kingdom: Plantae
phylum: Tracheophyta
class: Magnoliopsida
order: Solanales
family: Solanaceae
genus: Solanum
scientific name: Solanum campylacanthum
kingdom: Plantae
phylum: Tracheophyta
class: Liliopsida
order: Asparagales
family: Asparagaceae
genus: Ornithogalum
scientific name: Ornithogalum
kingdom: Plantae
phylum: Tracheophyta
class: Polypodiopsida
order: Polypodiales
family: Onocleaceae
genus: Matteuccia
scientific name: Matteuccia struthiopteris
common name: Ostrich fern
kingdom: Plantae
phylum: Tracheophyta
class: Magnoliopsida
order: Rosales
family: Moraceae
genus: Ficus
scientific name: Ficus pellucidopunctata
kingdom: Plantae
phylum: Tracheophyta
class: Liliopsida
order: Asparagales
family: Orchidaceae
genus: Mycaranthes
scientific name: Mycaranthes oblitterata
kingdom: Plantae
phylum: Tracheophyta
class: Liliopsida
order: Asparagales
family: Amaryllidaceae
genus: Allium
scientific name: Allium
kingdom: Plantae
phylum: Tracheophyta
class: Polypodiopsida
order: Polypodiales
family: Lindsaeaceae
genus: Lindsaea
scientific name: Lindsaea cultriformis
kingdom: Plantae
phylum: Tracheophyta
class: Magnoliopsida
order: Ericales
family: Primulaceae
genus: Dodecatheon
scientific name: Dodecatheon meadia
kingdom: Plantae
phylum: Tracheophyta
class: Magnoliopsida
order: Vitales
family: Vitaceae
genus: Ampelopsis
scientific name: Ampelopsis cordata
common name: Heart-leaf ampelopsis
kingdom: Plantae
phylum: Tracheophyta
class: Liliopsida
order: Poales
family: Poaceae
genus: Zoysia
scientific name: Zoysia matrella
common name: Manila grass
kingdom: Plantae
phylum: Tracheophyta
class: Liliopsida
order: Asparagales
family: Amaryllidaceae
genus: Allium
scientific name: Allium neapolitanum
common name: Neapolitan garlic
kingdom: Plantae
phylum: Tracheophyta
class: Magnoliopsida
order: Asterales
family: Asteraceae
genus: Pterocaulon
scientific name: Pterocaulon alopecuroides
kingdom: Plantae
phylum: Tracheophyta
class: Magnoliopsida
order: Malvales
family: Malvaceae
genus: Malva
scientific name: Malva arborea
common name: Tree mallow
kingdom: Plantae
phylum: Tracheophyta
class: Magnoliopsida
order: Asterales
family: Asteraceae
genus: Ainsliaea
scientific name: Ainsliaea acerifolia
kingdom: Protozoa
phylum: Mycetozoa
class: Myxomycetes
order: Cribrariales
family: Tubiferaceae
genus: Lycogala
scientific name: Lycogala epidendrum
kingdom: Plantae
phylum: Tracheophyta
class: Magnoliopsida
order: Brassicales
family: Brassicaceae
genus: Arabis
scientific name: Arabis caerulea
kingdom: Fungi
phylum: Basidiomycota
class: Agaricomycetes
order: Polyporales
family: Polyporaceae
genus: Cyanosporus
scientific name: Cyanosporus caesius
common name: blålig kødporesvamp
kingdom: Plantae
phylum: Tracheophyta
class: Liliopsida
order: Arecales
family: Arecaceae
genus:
□ □ □ □
Task statement :: Rewrite all of the lines above as a Markdown table with two columns, Row and Line, numbering each line in order and omitting any blank lines.

Answer for the task ::
| Row | Line |
|---|---|
| 1 | kingdom: Plantae |
| 2 | phylum: Tracheophyta |
| 3 | class: Magnoliopsida |
| 4 | order: Solanales |
| 5 | family: Solanaceae |
| 6 | genus: Solanum |
| 7 | scientific name: Solanum campylacanthum |
| 8 | kingdom: Plantae |
| 9 | phylum: Tracheophyta |
| 10 | class: Liliopsida |
| 11 | order: Asparagales |
| 12 | family: Asparagaceae |
| 13 | genus: Ornithogalum |
| 14 | scientific name: Ornithogalum |
| 15 | kingdom: Plantae |
| 16 | phylum: Tracheophyta |
| 17 | class: Polypodiopsida |
| 18 | order: Polypodiales |
| 19 | family: Onocleaceae |
| 20 | genus: Matteuccia |
| 21 | scientific name: Matteuccia struthiopteris |
| 22 | common name: Ostrich fern |
| 23 | kingdom: Plantae |
| 24 | phylum: Tracheophyta |
| 25 | class: Magnoliopsida |
| 26 | order: Rosales |
| 27 | family: Moraceae |
| 28 | genus: Ficus |
| 29 | scientific name: Ficus pellucidopunctata |
| 30 | kingdom: Plantae |
| 31 | phylum: Tracheophyta |
| 32 | class: Liliopsida |
| 33 | order: Asparagales |
| 34 | family: Orchidaceae |
| 35 | genus: Mycaranthes |
| 36 | scientific name: Mycaranthes oblitterata |
| 37 | kingdom: Plantae |
| 38 | phylum: Tracheophyta |
| 39 | class: Liliopsida |
| 40 | order: Asparagales |
| 41 | family: Amaryllidaceae |
| 42 | genus: Allium |
| 43 | scientific name: Allium |
| 44 | kingdom: Plantae |
| 45 | phylum: Tracheophyta |
| 46 | class: Polypodiopsida |
| 47 | order: Polypodiales |
| 48 | family: Lindsaeaceae |
| 49 | genus: Lindsaea |
| 50 | scientific name: Lindsaea cultriformis |
| 51 | kingdom: Plantae |
| 52 | phylum: Tracheophyta |
| 53 | class: Magnoliopsida |
| 54 | order: Ericales |
| 55 | family: Primulaceae |
| 56 | genus: Dodecatheon |
| 57 | scientific name: Dodecatheon meadia |
| 58 | kingdom: Plantae |
| 59 | phylum: Tracheophyta |
| 60 | class: Magnoliopsida |
| 61 | order: Vitales |
| 62 | family: Vitaceae |
| 63 | genus: Ampelopsis |
| 64 | scientific name: Ampelopsis cordata |
| 65 | common name: Heart-leaf ampelopsis |
| 66 | kingdom: Plantae |
| 67 | phylum: Tracheophyta |
| 68 | class: Liliopsida |
| 69 | order: Poales |
| 70 | family: Poaceae |
| 71 | genus: Zoysia |
| 72 | scientific name: Zoysia matrella |
| 73 | common name: Manila grass |
| 74 | kingdom: Plantae |
| 75 | phylum: Tracheophyta |
| 76 | class: Liliopsida |
| 77 | order: Asparagales |
| 78 | family: Amaryllidaceae |
| 79 | genus: Allium |
| 80 | scientific name: Allium neapolitanum |
| 81 | common name: Neapolitan garlic |
| 82 | kingdom: Plantae |
| 83 | phylum: Tracheophyta |
| 84 | class: Magnoliopsida |
| 85 | order: Asterales |
| 86 | family: Asteraceae |
| 87 | genus: Pterocaulon |
| 88 | scientific name: Pterocaulon alopecuroides |
| 89 | kingdom: Plantae |
| 90 | phylum: Tracheophyta |
| 91 | class: Magnoliopsida |
| 92 | order: Malvales |
| 93 | family: Malvaceae |
| 94 | genus: Malva |
| 95 | scientific name: Malva arborea |
| 96 | common name: Tree mallow |
| 97 | kingdom: Plantae |
| 98 | phylum: Tracheophyta |
| 99 | class: Magnoliopsida |
| 100 | order: Asterales |
| 101 | family: Asteraceae |
| 102 | genus: Ainsliaea |
| 103 | scientific name: Ainsliaea acerifolia |
| 104 | kingdom: Protozoa |
| 105 | phylum: Mycetozoa |
| 106 | class: Myxomycetes |
| 107 | order: Cribrariales |
| 108 | family: Tubiferaceae |
| 109 | genus: Lycogala |
| 110 | scientific name: Lycogala epidendrum |
| 111 | kingdom: Plantae |
| 112 | phylum: Tracheophyta |
| 113 | class: Magnoliopsida |
| 114 | order: Brassicales |
| 115 | family: Brassicaceae |
| 116 | genus: Arabis |
| 117 | scientific name: Arabis caerulea |
| 118 | kingdom: Fungi |
| 119 | phylum: Basidiomycota |
| 120 | class: Agaricomycetes |
| 121 | order: Polyporales |
| 122 | family: Polyporaceae |
| 123 | genus: Cyanosporus |
| 124 | scientific name: Cyanosporus caesius |
| 125 | common name: blålig kødporesvamp |
| 126 | kingdom: Plantae |
| 127 | phylum: Tracheophyta |
| 128 | class: Liliopsida |
| 129 | order: Arecales |
| 130 | family: Arecaceae |
| 131 | genus: |